В свободное время мы совершали экскурсии по этому прекрасному городу. Нас предупредили никогда ничего не давать маленьким нищим. Как-то мы попали в бедный квартал. Едва мы успели выйти из нашего «кадиллака», как навстречу нам бросились дети с протянутыми руками. Мы сделали вид, что не замечаем их. Мое внимание привлек мальчик с бесформенным, скрюченным телом, он калека. После моего отказа он горько заплакал. Я подумал: «Черт побери, будь что будет!» — и дал ему мелочь. Мальчишка расхохотался и распрямился. Он оказался замечательным актером. Каждый вечер после спектакля я заставал его у дверей театра и всегда давал ему мелочь. Ему было, наверное, лет десять. Я подумывал о том, чтобы усыновить его. Но мне отсоветовали.

Когда я вернулся в Париж, мне предложили сниматься в экранизации «Шери». Но продюсер господин Дольберг не хотел приглашать Валентину Тессье на роль Леи, хотя она была в ней великолепна. Он находил ее слишком старой для этой роли. Я предложил Валентине сделать тайком фотопробы. Она выглядит на них лет на тридцать девять, не больше, это как раз возраст персонажа. Я послал их продюсеру. Несмотря на мои уговоры, Валентина настояла на встрече с Дольбергом. Мы пошли к нему вместе.

— Вы видели пробы? — спрашиваю я его.

— Да.

— Ну и что?

— А то, что важна не только внешность, но и талант. Мне хотелось дать ему пощечину, но нельзя было сжигать мосты. Иду за ним.

— Я буду сниматься в фильме бесплатно, если вы возьмете Валентину.

— Нет, даже если ты мне предложишь двадцать пять миллионов.

Я увел Валентину всю в слезах, отказавшись сниматься у Дольберга.

Жан пишет обо мне книгу. Чтобы не ошибиться в некоторых подробностях моего детства, он просит мои заметки. Опасаясь, что дружба заставит его нарисовать приукрашенный портрет, я вспоминаю обо всех своих недостатках. Он перепишет кое-что из этих заметок, опровергая их. Эту книгу можно рассматривать как завет: через Жана Маре рассматривается проблема актера вообще. Поэтому книга мне нравится. Кроме того, я горд и счастлив. Какой необыкновенный подарок мне сделал Жан!

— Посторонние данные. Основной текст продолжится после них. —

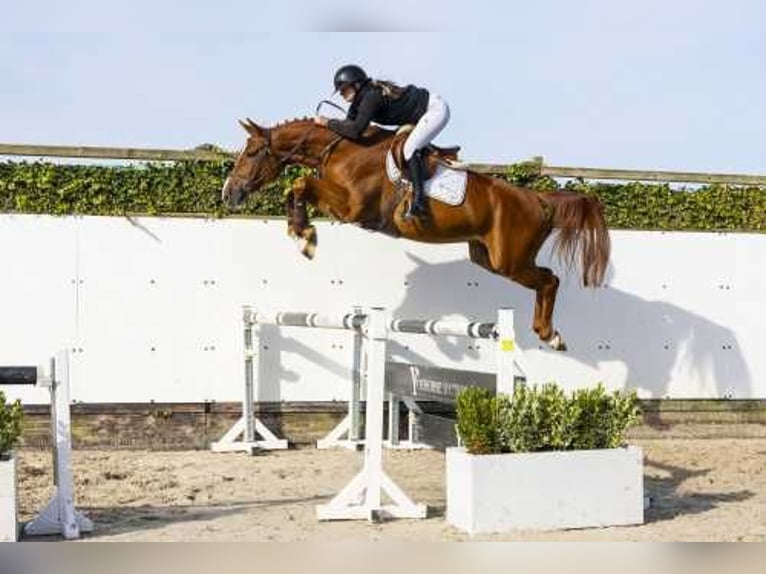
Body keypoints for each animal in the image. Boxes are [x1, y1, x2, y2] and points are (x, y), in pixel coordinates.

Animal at [224, 117, 612, 352]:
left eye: (252, 152)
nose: (229, 193)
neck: (342, 150)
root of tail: (539, 199)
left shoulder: (352, 208)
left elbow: (301, 184)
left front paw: (305, 236)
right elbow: (297, 187)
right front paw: (301, 232)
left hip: (510, 259)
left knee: (550, 280)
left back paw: (552, 335)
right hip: (486, 257)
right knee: (544, 279)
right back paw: (547, 333)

Я снимаюсь еще в одном фильме режиссера Ива Аллегре «Чудеса случаются только раз». Главную женскую роль исполняет Алида Валли — красивая женщина, прекрасная актриса, мой хороший товарищ до того момента, когда снимали сцену поцелуя в открытой машине. После этого эпизода, который, как часто бывает в кино, мы повторяем не менее десяти раз, Алида продолжает оставаться очаровательной со всеми, но ко мне относится ужасно. Меня расспрашивают, но я сам озадачен и не могу понять, что я ей сделал. Кто-то высказал предположение, что она влюблена в меня. Но я знаю, что она любит своего мужа, он тоже здесь, с нами, она любит своих детей... Ситуация не улучшилась до конца съемок. На вечеринке по случаю окончания работы кто-то посоветовал мне пригласить Алиду на танец.